| Problem details |
From the first line of the records below, transcribe each line exactly up to and including the one with "X133115000Y-78530000D03*"; pictures stay out.

| Records shown |
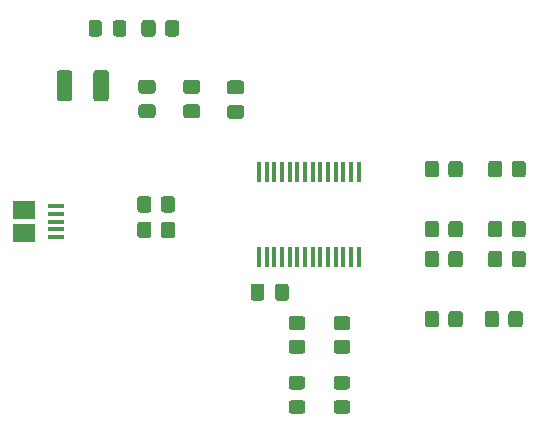
<source format=gbr>
%TF.GenerationSoftware,KiCad,Pcbnew,(5.1.8)-1*%
%TF.CreationDate,2020-12-04T21:04:29+03:00*%
%TF.ProjectId,InterfaceG850,496e7465-7266-4616-9365-473835302e6b,rev?*%
%TF.SameCoordinates,Original*%
%TF.FileFunction,Paste,Top*%
%TF.FilePolarity,Positive*%
%FSLAX46Y46*%
G04 Gerber Fmt 4.6, Leading zero omitted, Abs format (unit mm)*
G04 Created by KiCad (PCBNEW (5.1.8)-1) date 2020-12-04 21:04:29*
%MOMM*%
%LPD*%
G01*
G04 APERTURE LIST*
%ADD10R,0.450000X1.750000*%
%ADD11R,1.900000X1.500000*%
%ADD12R,1.350000X0.400000*%
G04 APERTURE END LIST*
D10*
%TO.C,U1*%
X133765000Y-78530000D03*
X133115000Y-78530000D03*
X132465000Y-78530000D03*
X131815000Y-78530000D03*
X131165000Y-78530000D03*
X130515000Y-78530000D03*
X129865000Y-78530000D03*
X129215000Y-78530000D03*
X128565000Y-78530000D03*
X127915000Y-78530000D03*
X127265000Y-78530000D03*
X126615000Y-78530000D03*
X125965000Y-78530000D03*
X125315000Y-78530000D03*
X125315000Y-71330000D03*
X125965000Y-71330000D03*
X126615000Y-71330000D03*
X127265000Y-71330000D03*
X127915000Y-71330000D03*
X128565000Y-71330000D03*
X129215000Y-71330000D03*
X129865000Y-71330000D03*
X130515000Y-71330000D03*
X131165000Y-71330000D03*
X131815000Y-71330000D03*
X132465000Y-71330000D03*
X133115000Y-71330000D03*
X133765000Y-71330000D03*
%TD*%
%TO.C,R13*%
G36*
G01*
X128091779Y-85558580D02*
X128991781Y-85558580D01*
G75*
G02*
X129241780Y-85808579I0J-249999D01*
G01*
X129241780Y-86508581D01*
G75*
G02*
X128991781Y-86758580I-249999J0D01*
G01*
X128091779Y-86758580D01*
G75*
G02*
X127841780Y-86508581I0J249999D01*
G01*
X127841780Y-85808579D01*
G75*
G02*
X128091779Y-85558580I249999J0D01*
G01*
G37*
G36*
G01*
X128091779Y-83558580D02*
X128991781Y-83558580D01*
G75*
G02*
X129241780Y-83808579I0J-249999D01*
G01*
X129241780Y-84508581D01*
G75*
G02*
X128991781Y-84758580I-249999J0D01*
G01*
X128091779Y-84758580D01*
G75*
G02*
X127841780Y-84508581I0J249999D01*
G01*
X127841780Y-83808579D01*
G75*
G02*
X128091779Y-83558580I249999J0D01*
G01*
G37*
%TD*%
%TO.C,R12*%
G36*
G01*
X131901779Y-85558580D02*
X132801781Y-85558580D01*
G75*
G02*
X133051780Y-85808579I0J-249999D01*
G01*
X133051780Y-86508581D01*
G75*
G02*
X132801781Y-86758580I-249999J0D01*
G01*
X131901779Y-86758580D01*
G75*
G02*
X131651780Y-86508581I0J249999D01*
G01*
X131651780Y-85808579D01*
G75*
G02*
X131901779Y-85558580I249999J0D01*
G01*
G37*
G36*
G01*
X131901779Y-83558580D02*
X132801781Y-83558580D01*
G75*
G02*
X133051780Y-83808579I0J-249999D01*
G01*
X133051780Y-84508581D01*
G75*
G02*
X132801781Y-84758580I-249999J0D01*
G01*
X131901779Y-84758580D01*
G75*
G02*
X131651780Y-84508581I0J249999D01*
G01*
X131651780Y-83808579D01*
G75*
G02*
X131901779Y-83558580I249999J0D01*
G01*
G37*
%TD*%
%TO.C,R11*%
G36*
G01*
X116574620Y-58747239D02*
X116574620Y-59647241D01*
G75*
G02*
X116324621Y-59897240I-249999J0D01*
G01*
X115624619Y-59897240D01*
G75*
G02*
X115374620Y-59647241I0J249999D01*
G01*
X115374620Y-58747239D01*
G75*
G02*
X115624619Y-58497240I249999J0D01*
G01*
X116324621Y-58497240D01*
G75*
G02*
X116574620Y-58747239I0J-249999D01*
G01*
G37*
G36*
G01*
X118574620Y-58747239D02*
X118574620Y-59647241D01*
G75*
G02*
X118324621Y-59897240I-249999J0D01*
G01*
X117624619Y-59897240D01*
G75*
G02*
X117374620Y-59647241I0J249999D01*
G01*
X117374620Y-58747239D01*
G75*
G02*
X117624619Y-58497240I249999J0D01*
G01*
X118324621Y-58497240D01*
G75*
G02*
X118574620Y-58747239I0J-249999D01*
G01*
G37*
%TD*%
%TO.C,R10*%
G36*
G01*
X145920000Y-70669999D02*
X145920000Y-71570001D01*
G75*
G02*
X145670001Y-71820000I-249999J0D01*
G01*
X144969999Y-71820000D01*
G75*
G02*
X144720000Y-71570001I0J249999D01*
G01*
X144720000Y-70669999D01*
G75*
G02*
X144969999Y-70420000I249999J0D01*
G01*
X145670001Y-70420000D01*
G75*
G02*
X145920000Y-70669999I0J-249999D01*
G01*
G37*
G36*
G01*
X147920000Y-70669999D02*
X147920000Y-71570001D01*
G75*
G02*
X147670001Y-71820000I-249999J0D01*
G01*
X146969999Y-71820000D01*
G75*
G02*
X146720000Y-71570001I0J249999D01*
G01*
X146720000Y-70669999D01*
G75*
G02*
X146969999Y-70420000I249999J0D01*
G01*
X147670001Y-70420000D01*
G75*
G02*
X147920000Y-70669999I0J-249999D01*
G01*
G37*
%TD*%
%TO.C,R9*%
G36*
G01*
X145650000Y-83369999D02*
X145650000Y-84270001D01*
G75*
G02*
X145400001Y-84520000I-249999J0D01*
G01*
X144699999Y-84520000D01*
G75*
G02*
X144450000Y-84270001I0J249999D01*
G01*
X144450000Y-83369999D01*
G75*
G02*
X144699999Y-83120000I249999J0D01*
G01*
X145400001Y-83120000D01*
G75*
G02*
X145650000Y-83369999I0J-249999D01*
G01*
G37*
G36*
G01*
X147650000Y-83369999D02*
X147650000Y-84270001D01*
G75*
G02*
X147400001Y-84520000I-249999J0D01*
G01*
X146699999Y-84520000D01*
G75*
G02*
X146450000Y-84270001I0J249999D01*
G01*
X146450000Y-83369999D01*
G75*
G02*
X146699999Y-83120000I249999J0D01*
G01*
X147400001Y-83120000D01*
G75*
G02*
X147650000Y-83369999I0J-249999D01*
G01*
G37*
%TD*%
%TO.C,R8*%
G36*
G01*
X145920000Y-78289999D02*
X145920000Y-79190001D01*
G75*
G02*
X145670001Y-79440000I-249999J0D01*
G01*
X144969999Y-79440000D01*
G75*
G02*
X144720000Y-79190001I0J249999D01*
G01*
X144720000Y-78289999D01*
G75*
G02*
X144969999Y-78040000I249999J0D01*
G01*
X145670001Y-78040000D01*
G75*
G02*
X145920000Y-78289999I0J-249999D01*
G01*
G37*
G36*
G01*
X147920000Y-78289999D02*
X147920000Y-79190001D01*
G75*
G02*
X147670001Y-79440000I-249999J0D01*
G01*
X146969999Y-79440000D01*
G75*
G02*
X146720000Y-79190001I0J249999D01*
G01*
X146720000Y-78289999D01*
G75*
G02*
X146969999Y-78040000I249999J0D01*
G01*
X147670001Y-78040000D01*
G75*
G02*
X147920000Y-78289999I0J-249999D01*
G01*
G37*
%TD*%
%TO.C,R7*%
G36*
G01*
X145920000Y-75749999D02*
X145920000Y-76650001D01*
G75*
G02*
X145670001Y-76900000I-249999J0D01*
G01*
X144969999Y-76900000D01*
G75*
G02*
X144720000Y-76650001I0J249999D01*
G01*
X144720000Y-75749999D01*
G75*
G02*
X144969999Y-75500000I249999J0D01*
G01*
X145670001Y-75500000D01*
G75*
G02*
X145920000Y-75749999I0J-249999D01*
G01*
G37*
G36*
G01*
X147920000Y-75749999D02*
X147920000Y-76650001D01*
G75*
G02*
X147670001Y-76900000I-249999J0D01*
G01*
X146969999Y-76900000D01*
G75*
G02*
X146720000Y-76650001I0J249999D01*
G01*
X146720000Y-75749999D01*
G75*
G02*
X146969999Y-75500000I249999J0D01*
G01*
X147670001Y-75500000D01*
G75*
G02*
X147920000Y-75749999I0J-249999D01*
G01*
G37*
%TD*%
%TO.C,R6*%
G36*
G01*
X116217240Y-73651959D02*
X116217240Y-74551961D01*
G75*
G02*
X115967241Y-74801960I-249999J0D01*
G01*
X115267239Y-74801960D01*
G75*
G02*
X115017240Y-74551961I0J249999D01*
G01*
X115017240Y-73651959D01*
G75*
G02*
X115267239Y-73401960I249999J0D01*
G01*
X115967241Y-73401960D01*
G75*
G02*
X116217240Y-73651959I0J-249999D01*
G01*
G37*
G36*
G01*
X118217240Y-73651959D02*
X118217240Y-74551961D01*
G75*
G02*
X117967241Y-74801960I-249999J0D01*
G01*
X117267239Y-74801960D01*
G75*
G02*
X117017240Y-74551961I0J249999D01*
G01*
X117017240Y-73651959D01*
G75*
G02*
X117267239Y-73401960I249999J0D01*
G01*
X117967241Y-73401960D01*
G75*
G02*
X118217240Y-73651959I0J-249999D01*
G01*
G37*
%TD*%
%TO.C,R5*%
G36*
G01*
X116226640Y-75818579D02*
X116226640Y-76718581D01*
G75*
G02*
X115976641Y-76968580I-249999J0D01*
G01*
X115276639Y-76968580D01*
G75*
G02*
X115026640Y-76718581I0J249999D01*
G01*
X115026640Y-75818579D01*
G75*
G02*
X115276639Y-75568580I249999J0D01*
G01*
X115976641Y-75568580D01*
G75*
G02*
X116226640Y-75818579I0J-249999D01*
G01*
G37*
G36*
G01*
X118226640Y-75818579D02*
X118226640Y-76718581D01*
G75*
G02*
X117976641Y-76968580I-249999J0D01*
G01*
X117276639Y-76968580D01*
G75*
G02*
X117026640Y-76718581I0J249999D01*
G01*
X117026640Y-75818579D01*
G75*
G02*
X117276639Y-75568580I249999J0D01*
G01*
X117976641Y-75568580D01*
G75*
G02*
X118226640Y-75818579I0J-249999D01*
G01*
G37*
%TD*%
%TO.C,R4*%
G36*
G01*
X140570000Y-70669999D02*
X140570000Y-71570001D01*
G75*
G02*
X140320001Y-71820000I-249999J0D01*
G01*
X139619999Y-71820000D01*
G75*
G02*
X139370000Y-71570001I0J249999D01*
G01*
X139370000Y-70669999D01*
G75*
G02*
X139619999Y-70420000I249999J0D01*
G01*
X140320001Y-70420000D01*
G75*
G02*
X140570000Y-70669999I0J-249999D01*
G01*
G37*
G36*
G01*
X142570000Y-70669999D02*
X142570000Y-71570001D01*
G75*
G02*
X142320001Y-71820000I-249999J0D01*
G01*
X141619999Y-71820000D01*
G75*
G02*
X141370000Y-71570001I0J249999D01*
G01*
X141370000Y-70669999D01*
G75*
G02*
X141619999Y-70420000I249999J0D01*
G01*
X142320001Y-70420000D01*
G75*
G02*
X142570000Y-70669999I0J-249999D01*
G01*
G37*
%TD*%
%TO.C,R3*%
G36*
G01*
X140570000Y-83369999D02*
X140570000Y-84270001D01*
G75*
G02*
X140320001Y-84520000I-249999J0D01*
G01*
X139619999Y-84520000D01*
G75*
G02*
X139370000Y-84270001I0J249999D01*
G01*
X139370000Y-83369999D01*
G75*
G02*
X139619999Y-83120000I249999J0D01*
G01*
X140320001Y-83120000D01*
G75*
G02*
X140570000Y-83369999I0J-249999D01*
G01*
G37*
G36*
G01*
X142570000Y-83369999D02*
X142570000Y-84270001D01*
G75*
G02*
X142320001Y-84520000I-249999J0D01*
G01*
X141619999Y-84520000D01*
G75*
G02*
X141370000Y-84270001I0J249999D01*
G01*
X141370000Y-83369999D01*
G75*
G02*
X141619999Y-83120000I249999J0D01*
G01*
X142320001Y-83120000D01*
G75*
G02*
X142570000Y-83369999I0J-249999D01*
G01*
G37*
%TD*%
%TO.C,R2*%
G36*
G01*
X140570000Y-78289999D02*
X140570000Y-79190001D01*
G75*
G02*
X140320001Y-79440000I-249999J0D01*
G01*
X139619999Y-79440000D01*
G75*
G02*
X139370000Y-79190001I0J249999D01*
G01*
X139370000Y-78289999D01*
G75*
G02*
X139619999Y-78040000I249999J0D01*
G01*
X140320001Y-78040000D01*
G75*
G02*
X140570000Y-78289999I0J-249999D01*
G01*
G37*
G36*
G01*
X142570000Y-78289999D02*
X142570000Y-79190001D01*
G75*
G02*
X142320001Y-79440000I-249999J0D01*
G01*
X141619999Y-79440000D01*
G75*
G02*
X141370000Y-79190001I0J249999D01*
G01*
X141370000Y-78289999D01*
G75*
G02*
X141619999Y-78040000I249999J0D01*
G01*
X142320001Y-78040000D01*
G75*
G02*
X142570000Y-78289999I0J-249999D01*
G01*
G37*
%TD*%
%TO.C,R1*%
G36*
G01*
X140570000Y-75749999D02*
X140570000Y-76650001D01*
G75*
G02*
X140320001Y-76900000I-249999J0D01*
G01*
X139619999Y-76900000D01*
G75*
G02*
X139370000Y-76650001I0J249999D01*
G01*
X139370000Y-75749999D01*
G75*
G02*
X139619999Y-75500000I249999J0D01*
G01*
X140320001Y-75500000D01*
G75*
G02*
X140570000Y-75749999I0J-249999D01*
G01*
G37*
G36*
G01*
X142570000Y-75749999D02*
X142570000Y-76650001D01*
G75*
G02*
X142320001Y-76900000I-249999J0D01*
G01*
X141619999Y-76900000D01*
G75*
G02*
X141370000Y-76650001I0J249999D01*
G01*
X141370000Y-75749999D01*
G75*
G02*
X141619999Y-75500000I249999J0D01*
G01*
X142320001Y-75500000D01*
G75*
G02*
X142570000Y-75749999I0J-249999D01*
G01*
G37*
%TD*%
D11*
%TO.C,J1*%
X105442500Y-74562460D03*
D12*
X108142500Y-75562460D03*
X108142500Y-76212460D03*
X108142500Y-76862460D03*
X108142500Y-74262460D03*
X108142500Y-74912460D03*
D11*
X105442500Y-76562460D03*
%TD*%
%TO.C,F1*%
G36*
G01*
X109513800Y-62988880D02*
X109513800Y-65138880D01*
G75*
G02*
X109263800Y-65388880I-250000J0D01*
G01*
X108463800Y-65388880D01*
G75*
G02*
X108213800Y-65138880I0J250000D01*
G01*
X108213800Y-62988880D01*
G75*
G02*
X108463800Y-62738880I250000J0D01*
G01*
X109263800Y-62738880D01*
G75*
G02*
X109513800Y-62988880I0J-250000D01*
G01*
G37*
G36*
G01*
X112613800Y-62988880D02*
X112613800Y-65138880D01*
G75*
G02*
X112363800Y-65388880I-250000J0D01*
G01*
X111563800Y-65388880D01*
G75*
G02*
X111313800Y-65138880I0J250000D01*
G01*
X111313800Y-62988880D01*
G75*
G02*
X111563800Y-62738880I250000J0D01*
G01*
X112363800Y-62738880D01*
G75*
G02*
X112613800Y-62988880I0J-250000D01*
G01*
G37*
%TD*%
%TO.C,D3*%
G36*
G01*
X128091779Y-90688580D02*
X128991781Y-90688580D01*
G75*
G02*
X129241780Y-90938579I0J-249999D01*
G01*
X129241780Y-91588581D01*
G75*
G02*
X128991781Y-91838580I-249999J0D01*
G01*
X128091779Y-91838580D01*
G75*
G02*
X127841780Y-91588581I0J249999D01*
G01*
X127841780Y-90938579D01*
G75*
G02*
X128091779Y-90688580I249999J0D01*
G01*
G37*
G36*
G01*
X128091779Y-88638580D02*
X128991781Y-88638580D01*
G75*
G02*
X129241780Y-88888579I0J-249999D01*
G01*
X129241780Y-89538581D01*
G75*
G02*
X128991781Y-89788580I-249999J0D01*
G01*
X128091779Y-89788580D01*
G75*
G02*
X127841780Y-89538581I0J249999D01*
G01*
X127841780Y-88888579D01*
G75*
G02*
X128091779Y-88638580I249999J0D01*
G01*
G37*
%TD*%
%TO.C,D2*%
G36*
G01*
X131901779Y-90688580D02*
X132801781Y-90688580D01*
G75*
G02*
X133051780Y-90938579I0J-249999D01*
G01*
X133051780Y-91588581D01*
G75*
G02*
X132801781Y-91838580I-249999J0D01*
G01*
X131901779Y-91838580D01*
G75*
G02*
X131651780Y-91588581I0J249999D01*
G01*
X131651780Y-90938579D01*
G75*
G02*
X131901779Y-90688580I249999J0D01*
G01*
G37*
G36*
G01*
X131901779Y-88638580D02*
X132801781Y-88638580D01*
G75*
G02*
X133051780Y-88888579I0J-249999D01*
G01*
X133051780Y-89538581D01*
G75*
G02*
X132801781Y-89788580I-249999J0D01*
G01*
X131901779Y-89788580D01*
G75*
G02*
X131651780Y-89538581I0J249999D01*
G01*
X131651780Y-88888579D01*
G75*
G02*
X131901779Y-88638580I249999J0D01*
G01*
G37*
%TD*%
%TO.C,D1*%
G36*
G01*
X112046600Y-58749779D02*
X112046600Y-59649781D01*
G75*
G02*
X111796601Y-59899780I-249999J0D01*
G01*
X111146599Y-59899780D01*
G75*
G02*
X110896600Y-59649781I0J249999D01*
G01*
X110896600Y-58749779D01*
G75*
G02*
X111146599Y-58499780I249999J0D01*
G01*
X111796601Y-58499780D01*
G75*
G02*
X112046600Y-58749779I0J-249999D01*
G01*
G37*
G36*
G01*
X114096600Y-58749779D02*
X114096600Y-59649781D01*
G75*
G02*
X113846601Y-59899780I-249999J0D01*
G01*
X113196599Y-59899780D01*
G75*
G02*
X112946600Y-59649781I0J249999D01*
G01*
X112946600Y-58749779D01*
G75*
G02*
X113196599Y-58499780I249999J0D01*
G01*
X113846601Y-58499780D01*
G75*
G02*
X114096600Y-58749779I0J-249999D01*
G01*
G37*
%TD*%
%TO.C,C4*%
G36*
G01*
X126689360Y-82014080D02*
X126689360Y-81064080D01*
G75*
G02*
X126939360Y-80814080I250000J0D01*
G01*
X127614360Y-80814080D01*
G75*
G02*
X127864360Y-81064080I0J-250000D01*
G01*
X127864360Y-82014080D01*
G75*
G02*
X127614360Y-82264080I-250000J0D01*
G01*
X126939360Y-82264080D01*
G75*
G02*
X126689360Y-82014080I0J250000D01*
G01*
G37*
G36*
G01*
X124614360Y-82014080D02*
X124614360Y-81064080D01*
G75*
G02*
X124864360Y-80814080I250000J0D01*
G01*
X125539360Y-80814080D01*
G75*
G02*
X125789360Y-81064080I0J-250000D01*
G01*
X125789360Y-82014080D01*
G75*
G02*
X125539360Y-82264080I-250000J0D01*
G01*
X124864360Y-82264080D01*
G75*
G02*
X124614360Y-82014080I0J250000D01*
G01*
G37*
%TD*%
%TO.C,C3*%
G36*
G01*
X122872480Y-65692440D02*
X123822480Y-65692440D01*
G75*
G02*
X124072480Y-65942440I0J-250000D01*
G01*
X124072480Y-66617440D01*
G75*
G02*
X123822480Y-66867440I-250000J0D01*
G01*
X122872480Y-66867440D01*
G75*
G02*
X122622480Y-66617440I0J250000D01*
G01*
X122622480Y-65942440D01*
G75*
G02*
X122872480Y-65692440I250000J0D01*
G01*
G37*
G36*
G01*
X122872480Y-63617440D02*
X123822480Y-63617440D01*
G75*
G02*
X124072480Y-63867440I0J-250000D01*
G01*
X124072480Y-64542440D01*
G75*
G02*
X123822480Y-64792440I-250000J0D01*
G01*
X122872480Y-64792440D01*
G75*
G02*
X122622480Y-64542440I0J250000D01*
G01*
X122622480Y-63867440D01*
G75*
G02*
X122872480Y-63617440I250000J0D01*
G01*
G37*
%TD*%
%TO.C,C2*%
G36*
G01*
X119148840Y-65639100D02*
X120098840Y-65639100D01*
G75*
G02*
X120348840Y-65889100I0J-250000D01*
G01*
X120348840Y-66564100D01*
G75*
G02*
X120098840Y-66814100I-250000J0D01*
G01*
X119148840Y-66814100D01*
G75*
G02*
X118898840Y-66564100I0J250000D01*
G01*
X118898840Y-65889100D01*
G75*
G02*
X119148840Y-65639100I250000J0D01*
G01*
G37*
G36*
G01*
X119148840Y-63564100D02*
X120098840Y-63564100D01*
G75*
G02*
X120348840Y-63814100I0J-250000D01*
G01*
X120348840Y-64489100D01*
G75*
G02*
X120098840Y-64739100I-250000J0D01*
G01*
X119148840Y-64739100D01*
G75*
G02*
X118898840Y-64489100I0J250000D01*
G01*
X118898840Y-63814100D01*
G75*
G02*
X119148840Y-63564100I250000J0D01*
G01*
G37*
%TD*%
%TO.C,C1*%
G36*
G01*
X115369320Y-65626400D02*
X116319320Y-65626400D01*
G75*
G02*
X116569320Y-65876400I0J-250000D01*
G01*
X116569320Y-66551400D01*
G75*
G02*
X116319320Y-66801400I-250000J0D01*
G01*
X115369320Y-66801400D01*
G75*
G02*
X115119320Y-66551400I0J250000D01*
G01*
X115119320Y-65876400D01*
G75*
G02*
X115369320Y-65626400I250000J0D01*
G01*
G37*
G36*
G01*
X115369320Y-63551400D02*
X116319320Y-63551400D01*
G75*
G02*
X116569320Y-63801400I0J-250000D01*
G01*
X116569320Y-64476400D01*
G75*
G02*
X116319320Y-64726400I-250000J0D01*
G01*
X115369320Y-64726400D01*
G75*
G02*
X115119320Y-64476400I0J250000D01*
G01*
X115119320Y-63801400D01*
G75*
G02*
X115369320Y-63551400I250000J0D01*
G01*
G37*
%TD*%
M02*

</source>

| Answer box |
<source format=gbr>
%TF.GenerationSoftware,KiCad,Pcbnew,(5.1.8)-1*%
%TF.CreationDate,2020-12-04T21:04:29+03:00*%
%TF.ProjectId,InterfaceG850,496e7465-7266-4616-9365-473835302e6b,rev?*%
%TF.SameCoordinates,Original*%
%TF.FileFunction,Paste,Top*%
%TF.FilePolarity,Positive*%
%FSLAX46Y46*%
G04 Gerber Fmt 4.6, Leading zero omitted, Abs format (unit mm)*
G04 Created by KiCad (PCBNEW (5.1.8)-1) date 2020-12-04 21:04:29*
%MOMM*%
%LPD*%
G01*
G04 APERTURE LIST*
%ADD10R,0.450000X1.750000*%
%ADD11R,1.900000X1.500000*%
%ADD12R,1.350000X0.400000*%
G04 APERTURE END LIST*
D10*
%TO.C,U1*%
X133765000Y-78530000D03*
X133115000Y-78530000D03*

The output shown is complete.